Luba Perelmut and her daughter Lena

Luba Perelmut and her daughter Lena

This is Luba, Aron (Arkadij) Perelmut's daughter, with her daugter Lena. Luba sent me this photo in a letter in the 1970s, when Lena was a baby. It was taken in Minsk. Luba is Filip Perelmut's grandchild. It's my father's family. Father's family came from Brest. They were more of a working class family. They all worked in the textile industry. My aunts, father's sisters were Genowefa, Fela, Ania and Mania, and my father had two brothers: Filip and one more, but I don?t remember his name. In 1920, when there was a revolutionary committee in Bialystok the three of them, two of father's sisters: Mania and Ania, and the youngest brother Filip left for Russia with the Red Army. Mania married Naum Pinski.

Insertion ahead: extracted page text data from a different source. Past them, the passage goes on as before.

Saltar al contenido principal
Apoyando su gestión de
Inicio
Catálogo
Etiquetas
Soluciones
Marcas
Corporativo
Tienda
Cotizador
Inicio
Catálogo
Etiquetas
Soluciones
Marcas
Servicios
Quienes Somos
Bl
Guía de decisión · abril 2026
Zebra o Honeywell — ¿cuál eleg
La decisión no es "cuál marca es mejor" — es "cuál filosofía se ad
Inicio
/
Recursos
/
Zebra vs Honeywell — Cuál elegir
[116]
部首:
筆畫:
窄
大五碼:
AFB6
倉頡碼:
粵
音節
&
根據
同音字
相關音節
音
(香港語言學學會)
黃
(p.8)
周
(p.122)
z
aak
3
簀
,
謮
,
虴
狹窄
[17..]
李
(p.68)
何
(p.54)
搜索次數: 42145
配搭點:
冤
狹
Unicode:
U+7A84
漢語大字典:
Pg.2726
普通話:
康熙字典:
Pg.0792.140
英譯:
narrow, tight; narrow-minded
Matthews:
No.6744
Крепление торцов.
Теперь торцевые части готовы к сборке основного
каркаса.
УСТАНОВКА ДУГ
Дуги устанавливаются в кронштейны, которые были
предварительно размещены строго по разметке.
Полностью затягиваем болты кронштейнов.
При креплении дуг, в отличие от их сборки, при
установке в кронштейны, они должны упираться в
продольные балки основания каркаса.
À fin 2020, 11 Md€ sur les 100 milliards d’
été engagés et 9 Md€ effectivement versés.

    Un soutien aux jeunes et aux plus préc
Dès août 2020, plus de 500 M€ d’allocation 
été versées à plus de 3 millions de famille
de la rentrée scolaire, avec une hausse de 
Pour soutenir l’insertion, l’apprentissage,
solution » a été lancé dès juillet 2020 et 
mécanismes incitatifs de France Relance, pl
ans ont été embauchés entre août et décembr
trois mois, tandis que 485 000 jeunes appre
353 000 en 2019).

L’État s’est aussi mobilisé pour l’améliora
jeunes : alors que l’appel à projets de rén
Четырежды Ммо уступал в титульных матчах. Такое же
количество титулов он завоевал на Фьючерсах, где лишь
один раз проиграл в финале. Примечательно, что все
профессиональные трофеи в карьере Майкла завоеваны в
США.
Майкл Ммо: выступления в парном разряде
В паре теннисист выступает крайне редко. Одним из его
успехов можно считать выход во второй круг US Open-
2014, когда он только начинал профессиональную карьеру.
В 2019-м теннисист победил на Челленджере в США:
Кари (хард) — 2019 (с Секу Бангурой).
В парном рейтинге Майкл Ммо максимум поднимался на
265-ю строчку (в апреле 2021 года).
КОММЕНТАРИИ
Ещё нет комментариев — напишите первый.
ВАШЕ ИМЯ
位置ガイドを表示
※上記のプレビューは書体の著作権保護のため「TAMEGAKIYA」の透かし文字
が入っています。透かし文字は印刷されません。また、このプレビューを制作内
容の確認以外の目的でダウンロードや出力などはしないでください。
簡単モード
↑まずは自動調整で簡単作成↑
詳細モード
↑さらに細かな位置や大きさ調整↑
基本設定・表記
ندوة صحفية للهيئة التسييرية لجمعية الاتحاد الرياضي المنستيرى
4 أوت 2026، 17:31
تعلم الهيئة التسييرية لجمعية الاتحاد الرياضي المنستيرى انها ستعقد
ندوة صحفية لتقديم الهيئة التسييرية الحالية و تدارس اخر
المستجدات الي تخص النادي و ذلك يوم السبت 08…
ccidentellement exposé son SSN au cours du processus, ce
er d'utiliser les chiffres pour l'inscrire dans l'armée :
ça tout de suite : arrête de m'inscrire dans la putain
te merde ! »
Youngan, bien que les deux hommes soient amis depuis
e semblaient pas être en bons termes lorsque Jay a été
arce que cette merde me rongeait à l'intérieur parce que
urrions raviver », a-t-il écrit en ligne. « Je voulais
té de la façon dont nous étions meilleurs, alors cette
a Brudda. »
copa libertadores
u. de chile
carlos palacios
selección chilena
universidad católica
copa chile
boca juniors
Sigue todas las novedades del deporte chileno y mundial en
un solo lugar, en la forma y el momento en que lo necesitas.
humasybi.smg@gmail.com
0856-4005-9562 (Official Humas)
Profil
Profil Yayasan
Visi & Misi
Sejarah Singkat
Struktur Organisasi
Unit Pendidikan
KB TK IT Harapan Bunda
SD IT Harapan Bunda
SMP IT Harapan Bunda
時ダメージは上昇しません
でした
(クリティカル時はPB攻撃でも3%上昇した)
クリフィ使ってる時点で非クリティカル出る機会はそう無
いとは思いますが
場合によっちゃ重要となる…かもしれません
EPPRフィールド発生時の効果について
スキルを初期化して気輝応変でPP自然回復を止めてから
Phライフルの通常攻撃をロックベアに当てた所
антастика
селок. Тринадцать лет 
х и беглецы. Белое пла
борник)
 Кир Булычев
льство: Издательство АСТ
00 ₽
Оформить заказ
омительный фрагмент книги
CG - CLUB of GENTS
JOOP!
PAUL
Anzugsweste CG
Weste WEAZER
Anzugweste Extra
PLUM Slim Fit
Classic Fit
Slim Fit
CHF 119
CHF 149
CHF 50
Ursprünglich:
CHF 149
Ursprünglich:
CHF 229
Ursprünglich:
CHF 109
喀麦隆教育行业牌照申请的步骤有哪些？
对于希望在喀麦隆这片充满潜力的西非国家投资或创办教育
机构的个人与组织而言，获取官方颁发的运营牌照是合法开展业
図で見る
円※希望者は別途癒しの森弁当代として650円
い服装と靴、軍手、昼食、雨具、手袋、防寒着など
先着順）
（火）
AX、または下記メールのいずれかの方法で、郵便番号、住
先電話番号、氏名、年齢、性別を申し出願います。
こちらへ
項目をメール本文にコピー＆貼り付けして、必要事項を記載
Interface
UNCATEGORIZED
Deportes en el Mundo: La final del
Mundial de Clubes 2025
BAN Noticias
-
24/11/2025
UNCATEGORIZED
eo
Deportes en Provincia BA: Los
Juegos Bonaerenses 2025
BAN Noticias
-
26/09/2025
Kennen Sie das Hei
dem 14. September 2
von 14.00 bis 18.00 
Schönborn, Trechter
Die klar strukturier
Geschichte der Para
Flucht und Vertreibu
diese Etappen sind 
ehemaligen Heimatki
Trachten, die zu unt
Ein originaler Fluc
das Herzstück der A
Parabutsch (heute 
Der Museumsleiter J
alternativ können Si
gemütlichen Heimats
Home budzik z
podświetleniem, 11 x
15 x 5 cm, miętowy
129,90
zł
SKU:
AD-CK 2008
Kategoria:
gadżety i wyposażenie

Ania's husband was Natan Lapidus. Natan also fought the Germans, as a senior lieutenant. He fought like the entire family did. None of them are alive. I met them in 1941, when Belarus was under Russian occupation. That was when Father went to see his family, whom he hadn't seen for so many years. He was the oldest. And I also went there, to Russia, right before the war. And that was when I met one aunt, the second one, both are dead now, and my uncle Filip, who was in love with the Soviet Union. They all worked. There were no losses in the family, because of Stalin's regime. And he explained to me that he had a job, that he appreciated how they cared for workers, how they cared for people. Filip died in the battle of Kursk in 1941. Aron, Zncle Filip's son, lived in Minsk, in Belarus. He changed his name to Arkadij after the war; he went to law school and was sent off to Minsk to the army. After he retired, because he was born in 1922, he also worked as a legal advisor. After 1989 Luba left for Canada. Lena is an adult today, she works in a library, but I don?t know exactly where.